We came up to a tree with three walls propped around it sitting in the far-right corner of the square. The tree’s branches spilled over the walls, and the walls themselves were covered in hooks with small wooden tablets hanging from them. Hundreds of wooden tablets, all inscribed with handwritten messages.

We stopped there.

“They’re called ema,” Jamie said, reading a nearby sign.

My eyes scanned the tablets. Some had neat vertical rows of kanji on them; others had pictures of flowers or anime characters drawn on.

“What do they say?” I was half tempted to touch one. There were so many of them, layered on top of one another. Some tablets were hung precariously over the others, their woven threads barely catching the hooks. I wondered if they would drop to the ground, like acorns.

“They’re wishes,” he said. “Do you want to write one?”

“What would I say?” I asked.

“How about ‘I wish I could stay in Tokyo forever’?”

“Ha. Is that what you’d wish for?”

He took a breath. “If you did.”

I turned away, my cheeks burning. I wanted it to be true—it was terrifying how much I wanted it to be true.

“I’d wish you weren’t moving,” he said, the words tumbling out. “If I could wish for anything.”

“Jamie.” I couldn’t face him. My ears were ringing.
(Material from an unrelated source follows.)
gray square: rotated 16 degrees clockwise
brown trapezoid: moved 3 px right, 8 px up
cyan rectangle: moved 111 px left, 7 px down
“I’d wish I were going to Paris next year,” he said. “I’d wish I’d never gone to boarding school. I’d wish—”

“Jamie,” I said. “Stop.”

“Okay.” I felt him take a step back from me. I could hear the letdown in his voice. “I’m sorry.”

I turned around, and before he could take it back—before the moment could turn to glass and shatter into pieces—I kissed him.





CHAPTER 23


THURSDAY





IT WAS BARELY A KISS. My lips on the corner of his mouth, my hand on his neck. There was a warm pulse against my palm. When his throat moved, I felt it in my skin.